**Prompt**
Your answer must be an exact copy of the records, minus any pictures.

**Study material**

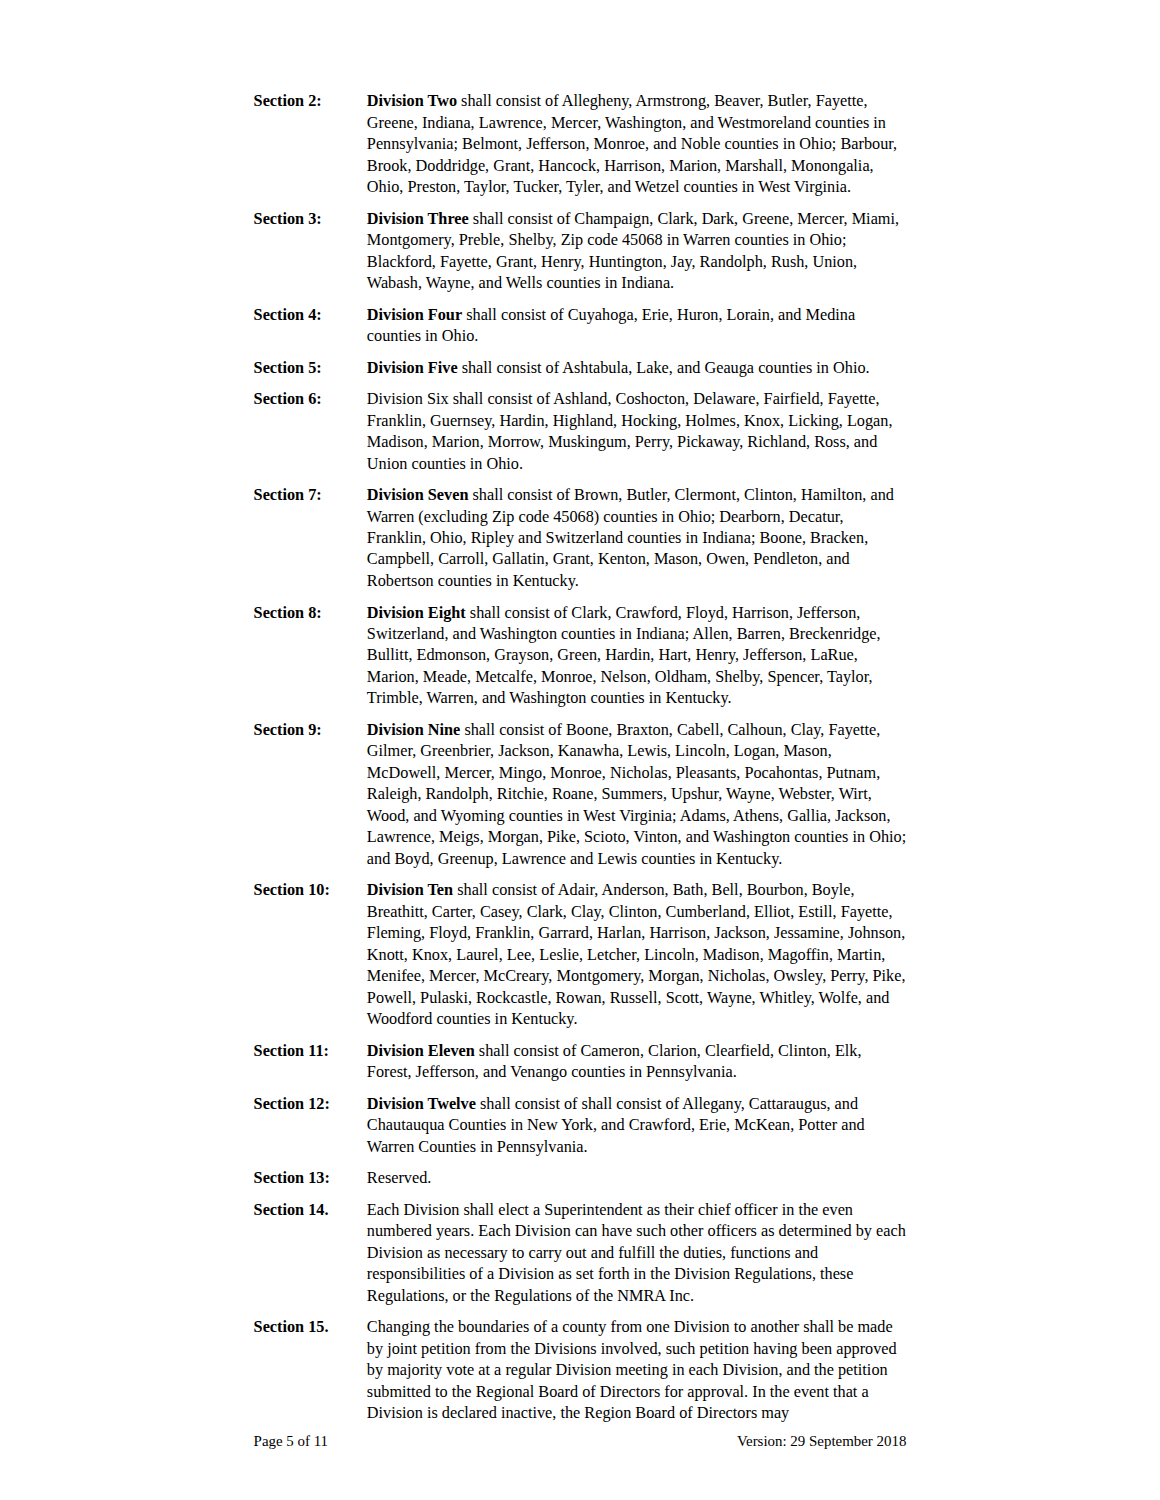| Section 2: | Division Two shall consist of Allegheny, Armstrong, Beaver, Butler, Fayette, Greene, Indiana, Lawrence, Mercer, Washington, and Westmoreland counties in Pennsylvania; Belmont, Jefferson, Monroe, and Noble counties in Ohio; Barbour, Brook, Doddridge, Grant, Hancock, Harrison, Marion, Marshall, Monongalia, Ohio, Preston, Taylor, Tucker, Tyler, and Wetzel counties in West Virginia. |
| Section 3: | Division Three shall consist of Champaign, Clark, Dark, Greene, Mercer, Miami, Montgomery, Preble, Shelby, Zip code 45068 in Warren counties in Ohio; Blackford, Fayette, Grant, Henry, Huntington, Jay, Randolph, Rush, Union, Wabash, Wayne, and Wells counties in Indiana. |
| Section 4: | Division Four shall consist of Cuyahoga, Erie, Huron, Lorain, and Medina counties in Ohio. |
| Section 5: | Division Five shall consist of Ashtabula, Lake, and Geauga counties in Ohio. |
| Section 6: | Division Six shall consist of Ashland, Coshocton, Delaware, Fairfield, Fayette, Franklin, Guernsey, Hardin, Highland, Hocking, Holmes, Knox, Licking, Logan, Madison, Marion, Morrow, Muskingum, Perry, Pickaway, Richland, Ross, and Union counties in Ohio. |
| Section 7: | Division Seven shall consist of Brown, Butler, Clermont, Clinton, Hamilton, and Warren (excluding Zip code 45068) counties in Ohio; Dearborn, Decatur, Franklin, Ohio, Ripley and Switzerland counties in Indiana; Boone, Bracken, Campbell, Carroll, Gallatin, Grant, Kenton, Mason, Owen, Pendleton, and Robertson counties in Kentucky. |
| Section 8: | Division Eight shall consist of Clark, Crawford, Floyd, Harrison, Jefferson, Switzerland, and Washington counties in Indiana; Allen, Barren, Breckenridge, Bullitt, Edmonson, Grayson, Green, Hardin, Hart, Henry, Jefferson, LaRue, Marion, Meade, Metcalfe, Monroe, Nelson, Oldham, Shelby, Spencer, Taylor, Trimble, Warren, and Washington counties in Kentucky. |
| Section 9: | Division Nine shall consist of Boone, Braxton, Cabell, Calhoun, Clay, Fayette, Gilmer, Greenbrier, Jackson, Kanawha, Lewis, Lincoln, Logan, Mason, McDowell, Mercer, Mingo, Monroe, Nicholas, Pleasants, Pocahontas, Putnam, Raleigh, Randolph, Ritchie, Roane, Summers, Upshur, Wayne, Webster, Wirt, Wood, and Wyoming counties in West Virginia; Adams, Athens, Gallia, Jackson, Lawrence, Meigs, Morgan, Pike, Scioto, Vinton, and Washington counties in Ohio; and Boyd, Greenup, Lawrence and Lewis counties in Kentucky. |
| Section 10: | Division Ten shall consist of Adair, Anderson, Bath, Bell, Bourbon, Boyle, Breathitt, Carter, Casey, Clark, Clay, Clinton, Cumberland, Elliot, Estill, Fayette, Fleming, Floyd, Franklin, Garrard, Harlan, Harrison, Jackson, Jessamine, Johnson, Knott, Knox, Laurel, Lee, Leslie, Letcher, Lincoln, Madison, Magoffin, Martin, Menifee, Mercer, McCreary, Montgomery, Morgan, Nicholas, Owsley, Perry, Pike, Powell, Pulaski, Rockcastle, Rowan, Russell, Scott, Wayne, Whitley, Wolfe, and Woodford counties in Kentucky. |
| Section 11: | Division Eleven shall consist of Cameron, Clarion, Clearfield, Clinton, Elk, Forest, Jefferson, and Venango counties in Pennsylvania. |
| Section 12: | Division Twelve shall consist of shall consist of Allegany, Cattaraugus, and Chautauqua Counties in New York, and Crawford, Erie, McKean, Potter and Warren Counties in Pennsylvania. |
| Section 13: | Reserved. |
| Section 14. | Each Division shall elect a Superintendent as their chief officer in the even numbered years. Each Division can have such other officers as determined by each Division as necessary to carry out and fulfill the duties, functions and responsibilities of a Division as set forth in the Division Regulations, these Regulations, or the Regulations of the NMRA Inc. |
| Section 15. | Changing the boundaries of a county from one Division to another shall be made by joint petition from the Divisions involved, such petition having been approved by majority vote at a regular Division meeting in each Division, and the petition submitted to the Regional Board of Directors for approval. In the event that a Division is declared inactive, the Region Board of Directors may |
Page 5 of 11 Version: 29 September 2018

**Answer box**
| Section 2: | Division Two shall consist of Allegheny, Armstrong, Beaver, Butler, Fayette, Greene, Indiana, Lawrence, Mercer, Washington, and Westmoreland counties in Pennsylvania; Belmont, Jefferson, Monroe, and Noble counties in Ohio; Barbour, Brook, Doddridge, Grant, Hancock, Harrison, Marion, Marshall, Monongalia, Ohio, Preston, Taylor, Tucker, Tyler, and Wetzel counties in West Virginia. |
| Section 3: | Division Three shall consist of Champaign, Clark, Dark, Greene, Mercer, Miami, Montgomery, Preble, Shelby, Zip code 45068 in Warren counties in Ohio; Blackford, Fayette, Grant, Henry, Huntington, Jay, Randolph, Rush, Union, Wabash, Wayne, and Wells counties in Indiana. |
| Section 4: | Division Four shall consist of Cuyahoga, Erie, Huron, Lorain, and Medina counties in Ohio. |
| Section 5: | Division Five shall consist of Ashtabula, Lake, and Geauga counties in Ohio. |
| Section 6: | Division Six shall consist of Ashland, Coshocton, Delaware, Fairfield, Fayette, Franklin, Guernsey, Hardin, Highland, Hocking, Holmes, Knox, Licking, Logan, Madison, Marion, Morrow, Muskingum, Perry, Pickaway, Richland, Ross, and Union counties in Ohio. |
| Section 7: | Division Seven shall consist of Brown, Butler, Clermont, Clinton, Hamilton, and Warren (excluding Zip code 45068) counties in Ohio; Dearborn, Decatur, Franklin, Ohio, Ripley and Switzerland counties in Indiana; Boone, Bracken, Campbell, Carroll, Gallatin, Grant, Kenton, Mason, Owen, Pendleton, and Robertson counties in Kentucky. |
| Section 8: | Division Eight shall consist of Clark, Crawford, Floyd, Harrison, Jefferson, Switzerland, and Washington counties in Indiana; Allen, Barren, Breckenridge, Bullitt, Edmonson, Grayson, Green, Hardin, Hart, Henry, Jefferson, LaRue, Marion, Meade, Metcalfe, Monroe, Nelson, Oldham, Shelby, Spencer, Taylor, Trimble, Warren, and Washington counties in Kentucky. |
| Section 9: | Division Nine shall consist of Boone, Braxton, Cabell, Calhoun, Clay, Fayette, Gilmer, Greenbrier, Jackson, Kanawha, Lewis, Lincoln, Logan, Mason, McDowell, Mercer, Mingo, Monroe, Nicholas, Pleasants, Pocahontas, Putnam, Raleigh, Randolph, Ritchie, Roane, Summers, Upshur, Wayne, Webster, Wirt, Wood, and Wyoming counties in West Virginia; Adams, Athens, Gallia, Jackson, Lawrence, Meigs, Morgan, Pike, Scioto, Vinton, and Washington counties in Ohio; and Boyd, Greenup, Lawrence and Lewis counties in Kentucky. |
| Section 10: | Division Ten shall consist of Adair, Anderson, Bath, Bell, Bourbon, Boyle, Breathitt, Carter, Casey, Clark, Clay, Clinton, Cumberland, Elliot, Estill, Fayette, Fleming, Floyd, Franklin, Garrard, Harlan, Harrison, Jackson, Jessamine, Johnson, Knott, Knox, Laurel, Lee, Leslie, Letcher, Lincoln, Madison, Magoffin, Martin, Menifee, Mercer, McCreary, Montgomery, Morgan, Nicholas, Owsley, Perry, Pike, Powell, Pulaski, Rockcastle, Rowan, Russell, Scott, Wayne, Whitley, Wolfe, and Woodford counties in Kentucky. |
| Section 11: | Division Eleven shall consist of Cameron, Clarion, Clearfield, Clinton, Elk, Forest, Jefferson, and Venango counties in Pennsylvania. |
| Section 12: | Division Twelve shall consist of shall consist of Allegany, Cattaraugus, and Chautauqua Counties in New York, and Crawford, Erie, McKean, Potter and Warren Counties in Pennsylvania. |
| Section 13: | Reserved. |
| Section 14. | Each Division shall elect a Superintendent as their chief officer in the even numbered years. Each Division can have such other officers as determined by each Division as necessary to carry out and fulfill the duties, functions and responsibilities of a Division as set forth in the Division Regulations, these Regulations, or the Regulations of the NMRA Inc. |
| Section 15. | Changing the boundaries of a county from one Division to another shall be made by joint petition from the Divisions involved, such petition having been approved by majority vote at a regular Division meeting in each Division, and the petition submitted to the Regional Board of Directors for approval. In the event that a Division is declared inactive, the Region Board of Directors may |
Page 5 of 11 Version: 29 September 2018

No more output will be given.